The role of social work in modern society is becoming more and more important in order to solve ever diversifying social issues. At the Department of Social Work, we scientifically analyze the issues people face in their life from the perspectives of basic human rights and human dignity and then seek ways to assist individuals in solving those issues and in turn create a better society. The Department nurtures personnel who are able to devote themselves in a number of ways to bring about society in which everyone feels safe and secure.
The advantage of learning about social work through a four-year university course is being able to investigate how to provide support in diverse ways and then put the knowledge gained into practice, giving consideration to what kinds of social work are required in a given social system.
In their first year, students learn the foundations of social work, widen their understanding, and compare multiple career paths with their interests, through lectures given by professionals who work in the fields of social work practice, NPOs or the international cooperation sector. From their second year and on, students learn in one of two courses that are directly related to their future.
Students develop their practical skills by becoming acquainted with the practice of social work at a number of places in Japan and abroad.
In the spring semester of their first year, students take “Academic Literacy,” where they learn techniques to read literature and present to others. In the fall semester, students take the “Foundation Seminar,” where they focus on actual social issues to deepen their understanding on social work.
Students take “Basic Field Practicum,” where they can experience practicing of social work in real life. In their second year, students gain an understanding of the fields that suit their interests, and in their third and fourth years, they engage in specialized seminars and field practicum in their chosen path.

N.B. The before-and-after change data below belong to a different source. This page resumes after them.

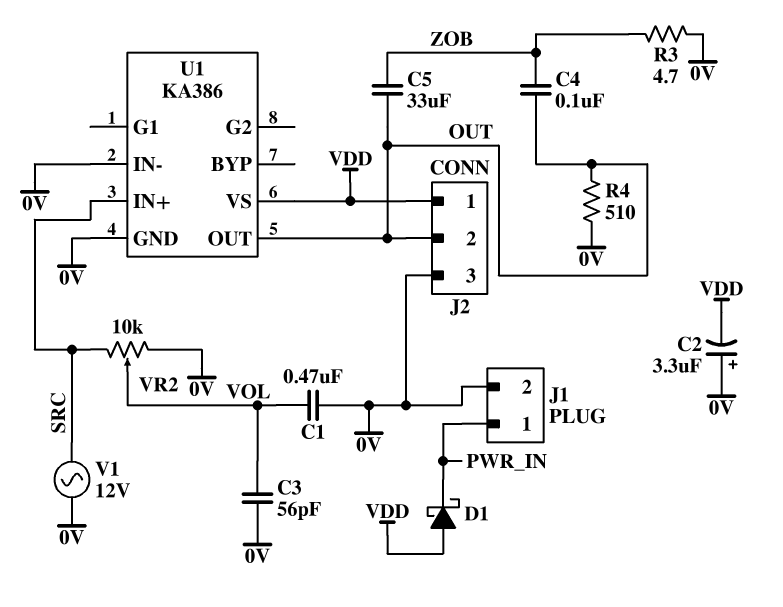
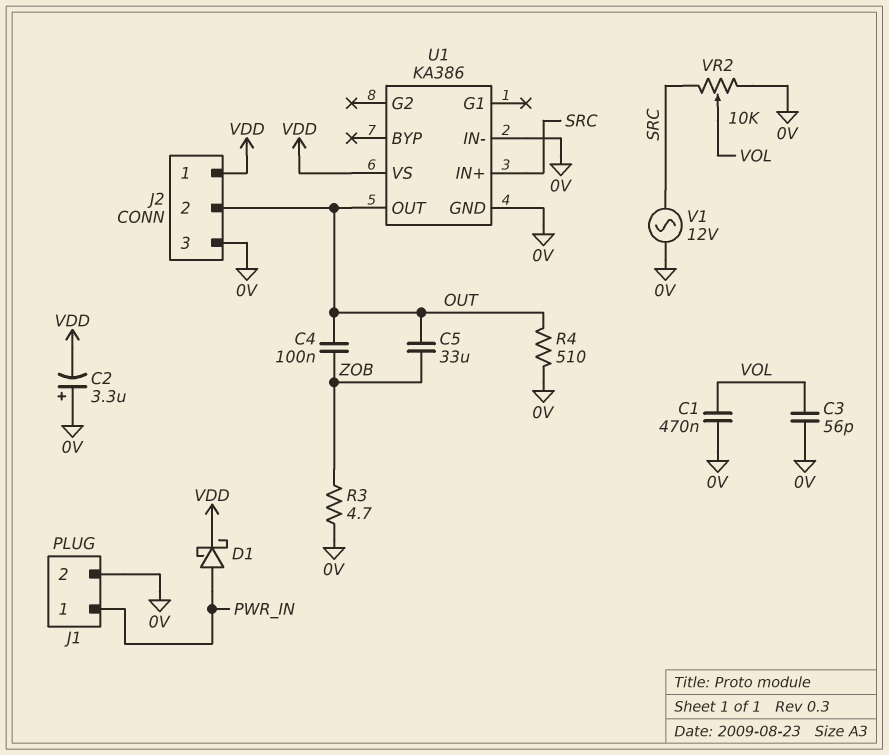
D1: schottky (A VDD, K PWR_IN) -> schottky (A PWR_IN, K VDD)

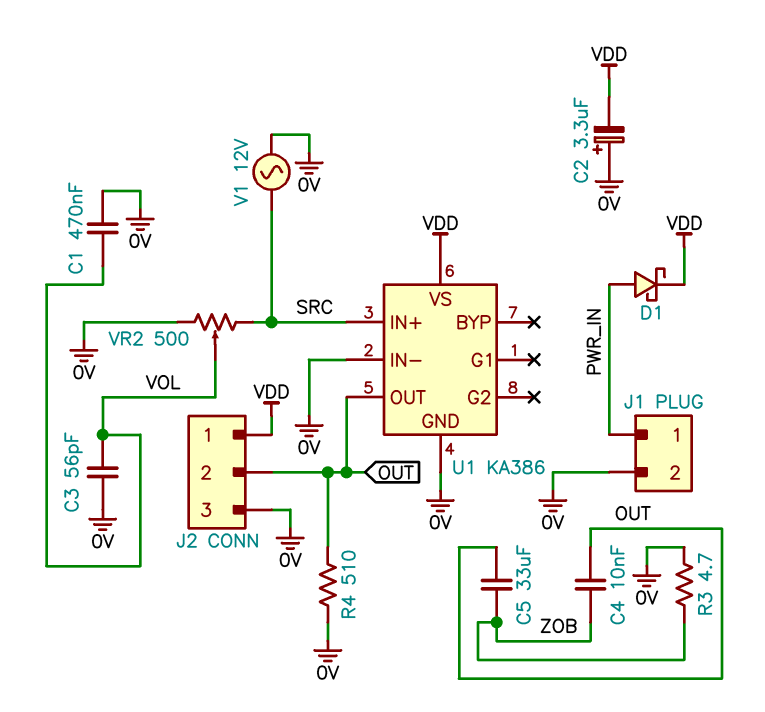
C4: 100nF (OUT, ZOB) -> 10nF (OUT, ZOB)
VR2: 10k (0V, SRC, wiper VOL) -> 500 (0V, SRC, wiper VOL)

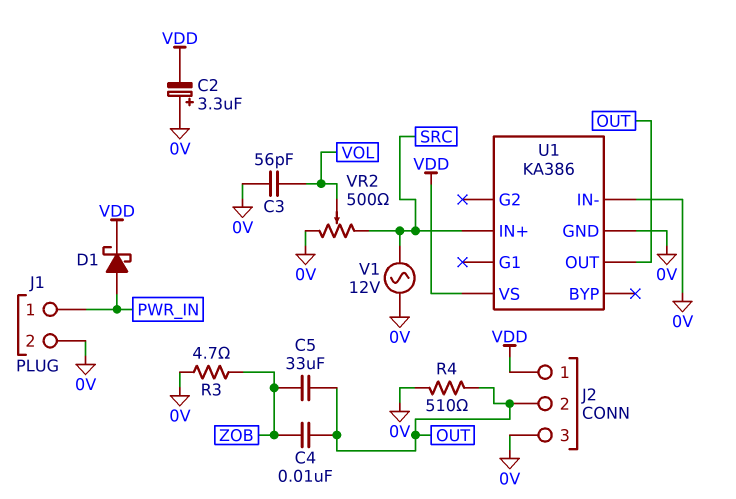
C1: 470nF (0V, VOL) -> none

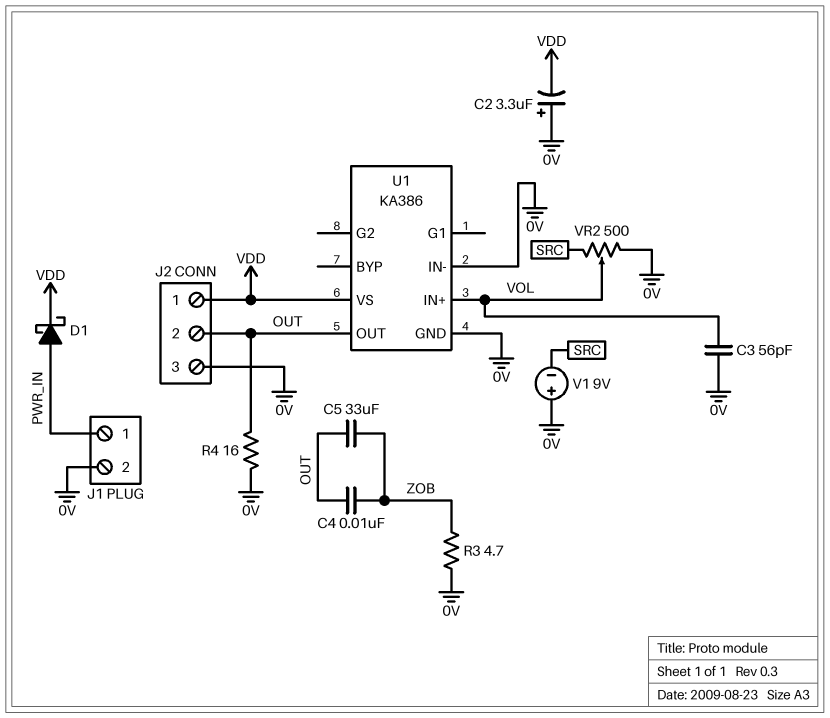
R4: 510 (0V, OUT) -> 16 (0V, OUT)
U1 pin IN+: SRC -> VOL
V1: AC 12V (0V, SRC) -> 9V (plus 0V, minus SRC)

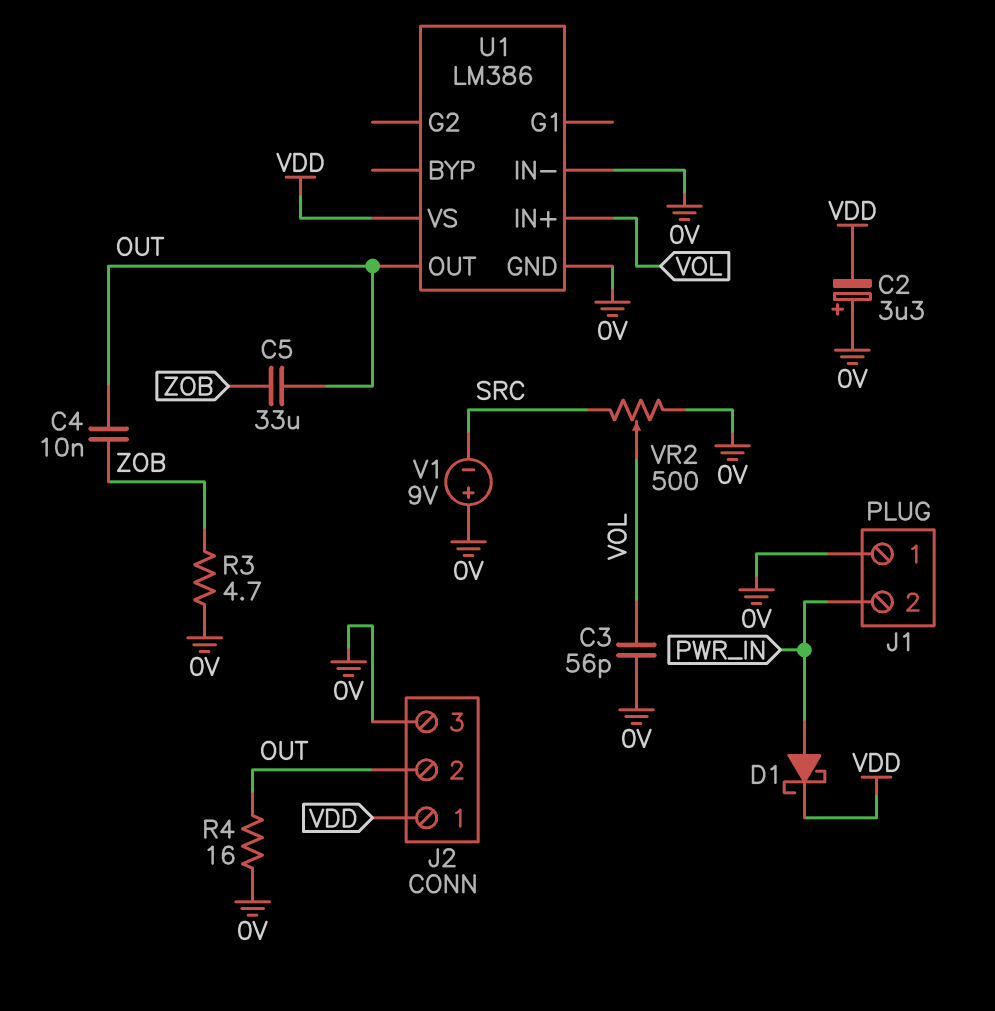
J1 pin 1: PWR_IN -> 0V
J1 pin 2: 0V -> PWR_IN
U1: KA386 -> LM386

In their second year, the Department offers “Welfare Development Fieldwork.”
Global collaboration area: Students observe welfare issues overseas (Europe and Asia) and efforts being taken to address them.
Community building area: Students survey depopulating communities, etc., in Japan.
Social innovation area: Students visit NPOs and NGOs, etc., to gain an understanding of how they operate.
Each student engages in the study of more specialized subject matters through seminars and field practicum, with an eye to their field of interest and future career path.
Students engage in specialized field practicum, as well as seminars that support their learning in the practicum by encouraging them to report on their experience and conduct case studies. The students also complete their graduation thesis.
Students conduct exclusive research and projects. Students learn from each other at seminars and complete their graduation thesis.
Approximately 30% of graduates go on to work in a broad range of social work sector careers, including social welfare institutions, such as those for older adults, people with disability, children, Social Welfare Councils in local areas, administrative institutions, such as welfare offices and child guidance centers, in addition to consultation and support departments at hospitals. Also, the number of departments relevant to social welfare is increasing in all industries, including finance and insurance, so the number of graduates working in a wide range of private enterprises, including welfare companies, is also increasing. In addition, there are graduates who engage in public service, work at NPOs, become teachers (including teachers at schools for special needs education), and continue into post-graduate study.